Deploy Rollback Policy: The 30-Second Test
If your rollback takes longer than 30 seconds, your incidents are larger than they need to be. The fix is mechanical.
Why 30 seconds
Rollback time bounds your worst-case incident duration. A 30-second rollback caps incidents at minutes; a 30-minute rollback bounds them at hours. Most teams have rollback tested once a year, and the actual number is always larger than expected.
- Rollback bounds incident duration. The math is mechanical: if rollback takes T, incident duration ≥ T plus detection time.
- 30 seconds caps at minutes. Detection plus rollback fits inside a single SLO burn window; the user barely notices.
- 30 minutes caps at hours. Detection plus rollback plus recovery exceeds most fast-burn SLO windows; the user notices.
- Most teams test once a year. The number is always larger than expected; testing more often shrinks it.
Four properties of fast rollback
- 1. Single command. Memorable; not multi-step.
- 2. No human judgment in the rollback step.

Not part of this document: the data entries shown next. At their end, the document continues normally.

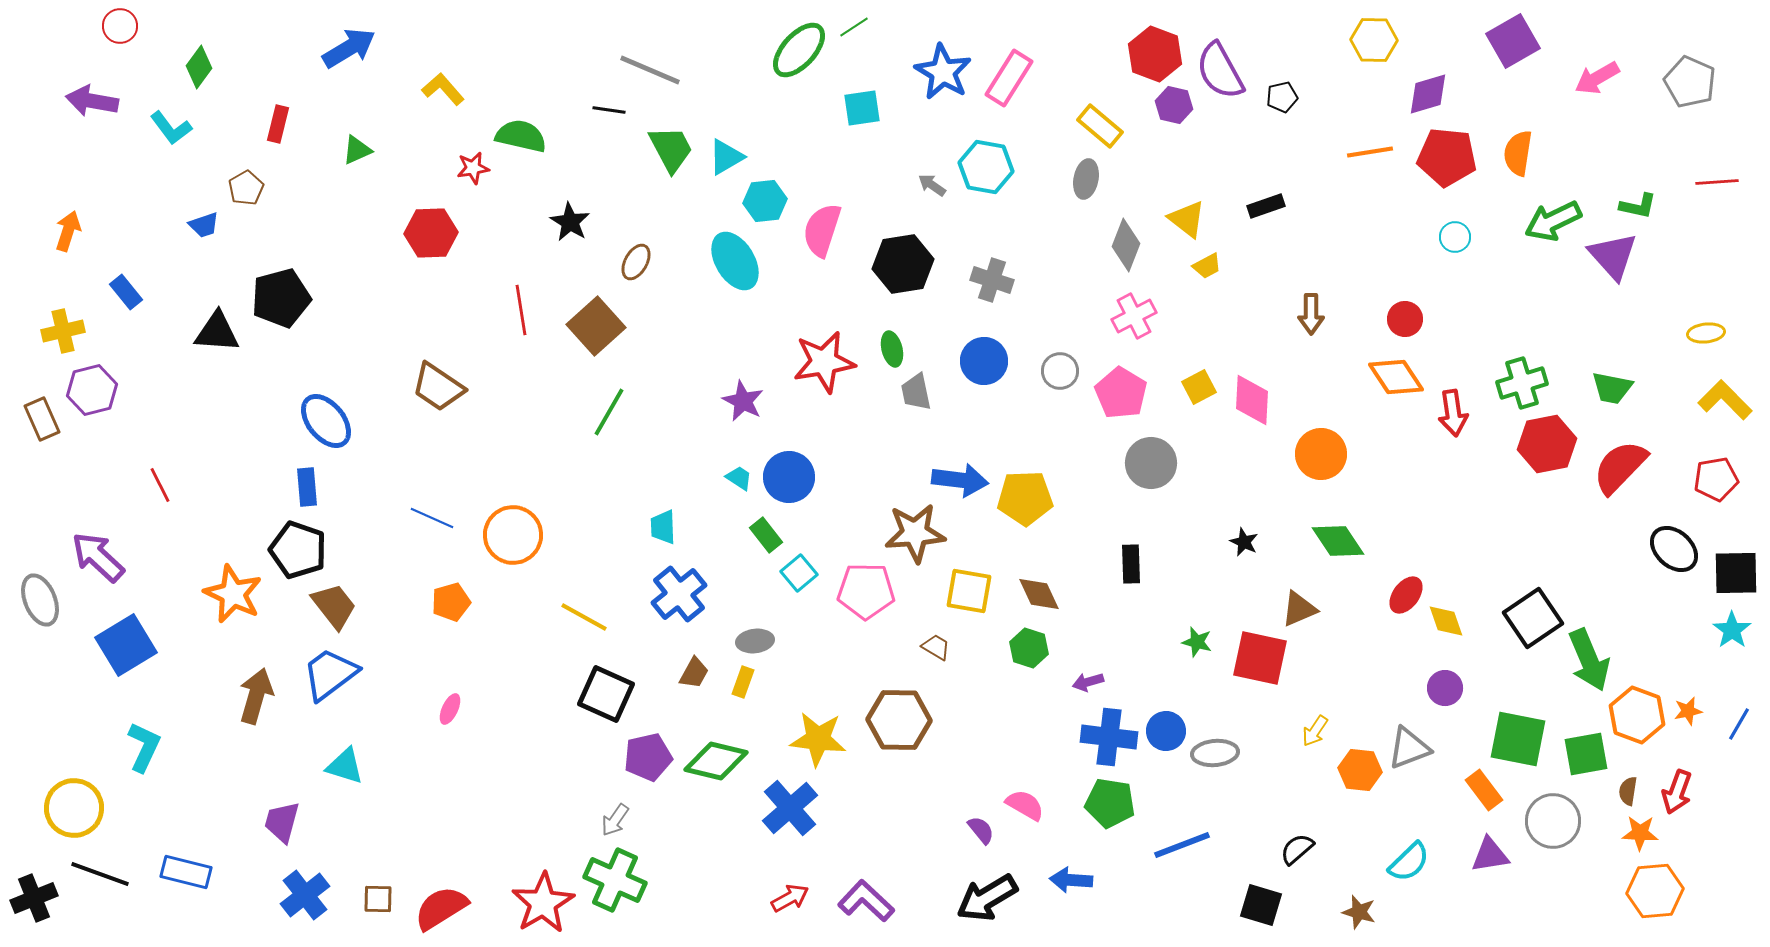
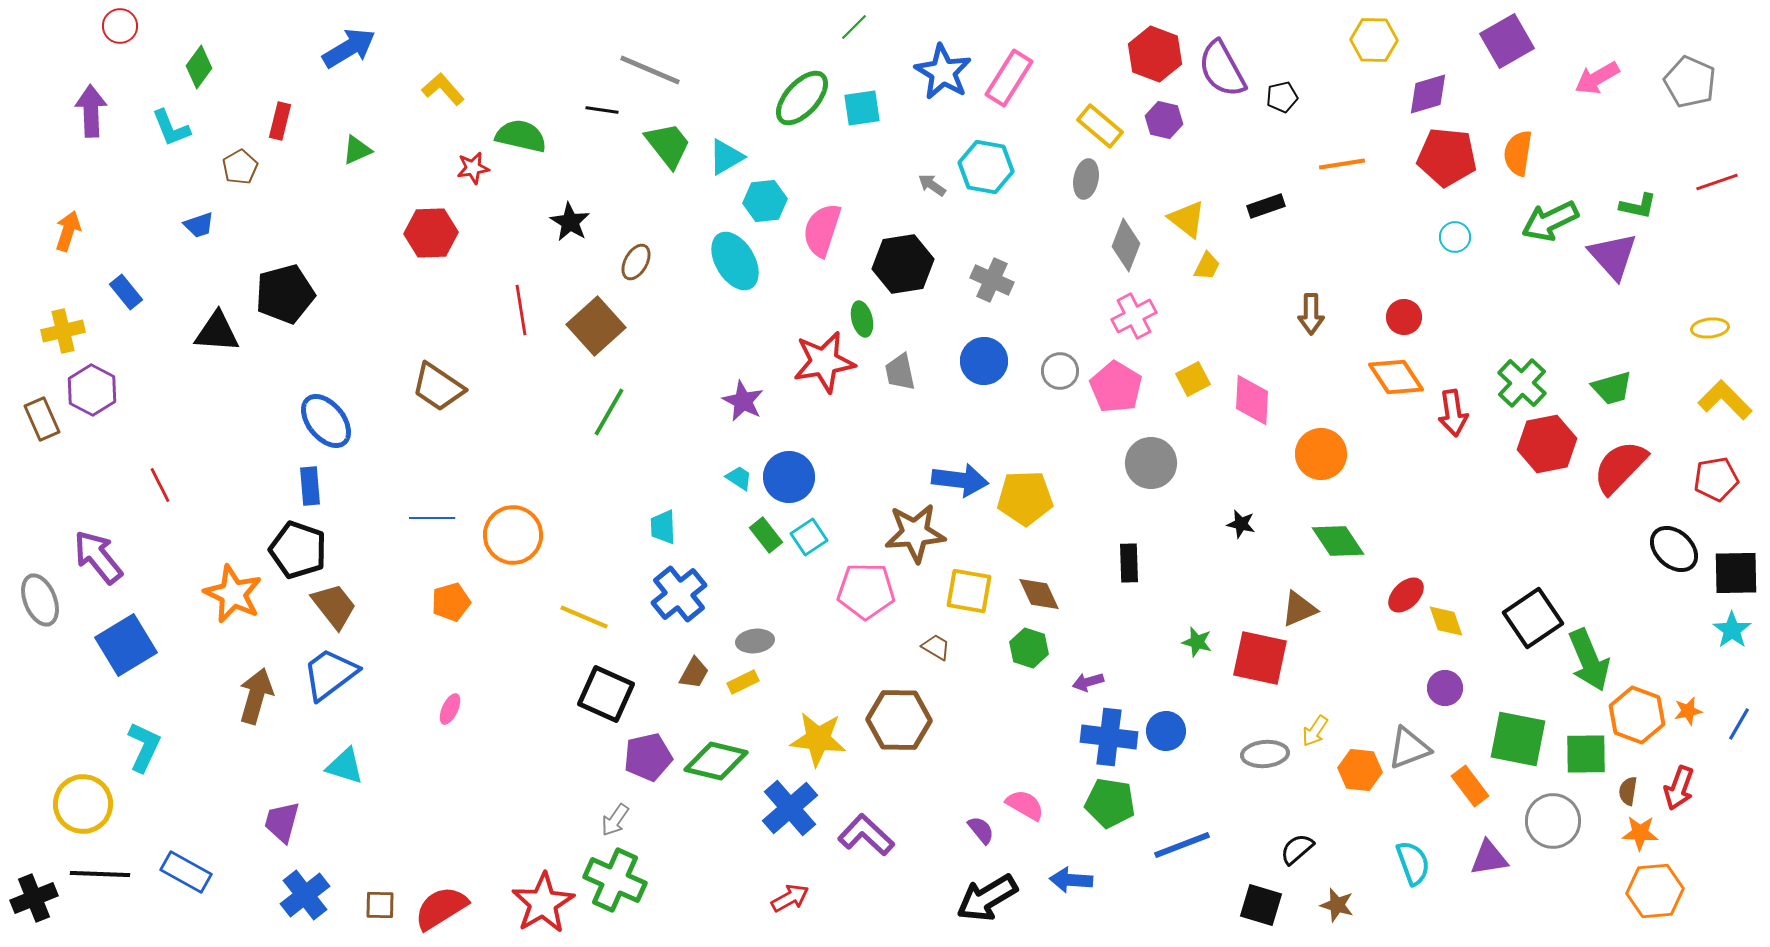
green line at (854, 27): rotated 12 degrees counterclockwise
purple square at (1513, 41): moved 6 px left
green ellipse at (799, 50): moved 3 px right, 48 px down
purple semicircle at (1220, 71): moved 2 px right, 2 px up
purple arrow at (92, 101): moved 1 px left, 10 px down; rotated 78 degrees clockwise
purple hexagon at (1174, 105): moved 10 px left, 15 px down
black line at (609, 110): moved 7 px left
red rectangle at (278, 124): moved 2 px right, 3 px up
cyan L-shape at (171, 128): rotated 15 degrees clockwise
green trapezoid at (671, 149): moved 3 px left, 4 px up; rotated 10 degrees counterclockwise
orange line at (1370, 152): moved 28 px left, 12 px down
red line at (1717, 182): rotated 15 degrees counterclockwise
brown pentagon at (246, 188): moved 6 px left, 21 px up
green arrow at (1553, 221): moved 3 px left
blue trapezoid at (204, 225): moved 5 px left
yellow trapezoid at (1207, 266): rotated 36 degrees counterclockwise
gray cross at (992, 280): rotated 6 degrees clockwise
black pentagon at (281, 298): moved 4 px right, 4 px up
red circle at (1405, 319): moved 1 px left, 2 px up
yellow ellipse at (1706, 333): moved 4 px right, 5 px up
green ellipse at (892, 349): moved 30 px left, 30 px up
green cross at (1522, 383): rotated 30 degrees counterclockwise
yellow square at (1199, 387): moved 6 px left, 8 px up
green trapezoid at (1612, 388): rotated 27 degrees counterclockwise
purple hexagon at (92, 390): rotated 18 degrees counterclockwise
gray trapezoid at (916, 392): moved 16 px left, 20 px up
pink pentagon at (1121, 393): moved 5 px left, 6 px up
blue rectangle at (307, 487): moved 3 px right, 1 px up
blue line at (432, 518): rotated 24 degrees counterclockwise
black star at (1244, 542): moved 3 px left, 18 px up; rotated 12 degrees counterclockwise
purple arrow at (98, 557): rotated 8 degrees clockwise
black rectangle at (1131, 564): moved 2 px left, 1 px up
cyan square at (799, 573): moved 10 px right, 36 px up; rotated 6 degrees clockwise
red ellipse at (1406, 595): rotated 9 degrees clockwise
yellow line at (584, 617): rotated 6 degrees counterclockwise
yellow rectangle at (743, 682): rotated 44 degrees clockwise
gray ellipse at (1215, 753): moved 50 px right, 1 px down
green square at (1586, 754): rotated 9 degrees clockwise
orange rectangle at (1484, 790): moved 14 px left, 4 px up
red arrow at (1677, 792): moved 2 px right, 4 px up
yellow circle at (74, 808): moved 9 px right, 4 px up
purple triangle at (1490, 855): moved 1 px left, 3 px down
cyan semicircle at (1409, 862): moved 4 px right, 1 px down; rotated 66 degrees counterclockwise
blue rectangle at (186, 872): rotated 15 degrees clockwise
black line at (100, 874): rotated 18 degrees counterclockwise
brown square at (378, 899): moved 2 px right, 6 px down
purple L-shape at (866, 901): moved 66 px up
brown star at (1359, 912): moved 22 px left, 7 px up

- 3. Idempotent. Safe to re-run.
- 4. Verifiable. Confirms recovery automatically.
Rehearsal cadence
Quarterly: real rollback in staging from a representative state. Time it.
Annual: real rollback in production during low-traffic window.
Policy that prevents drift
Policy: every deploy that lands without a defined rollback path requires explicit approval.
Slow rollbacks signal complex deploys; address upstream, not in the rollback path.
Antipatterns
- Manual rollback steps. Slow; error-prone at 3am.
- Untested rollback. Discovered broken on incident day.
- Rollback that requires a senior engineer. Knowledge concentration risk.
What to do this week
Three moves. (1) Apply this to one pipeline first. (2) Measure deploy frequency / MTTR before/after. (3) Document the outcome so the next team starts from data.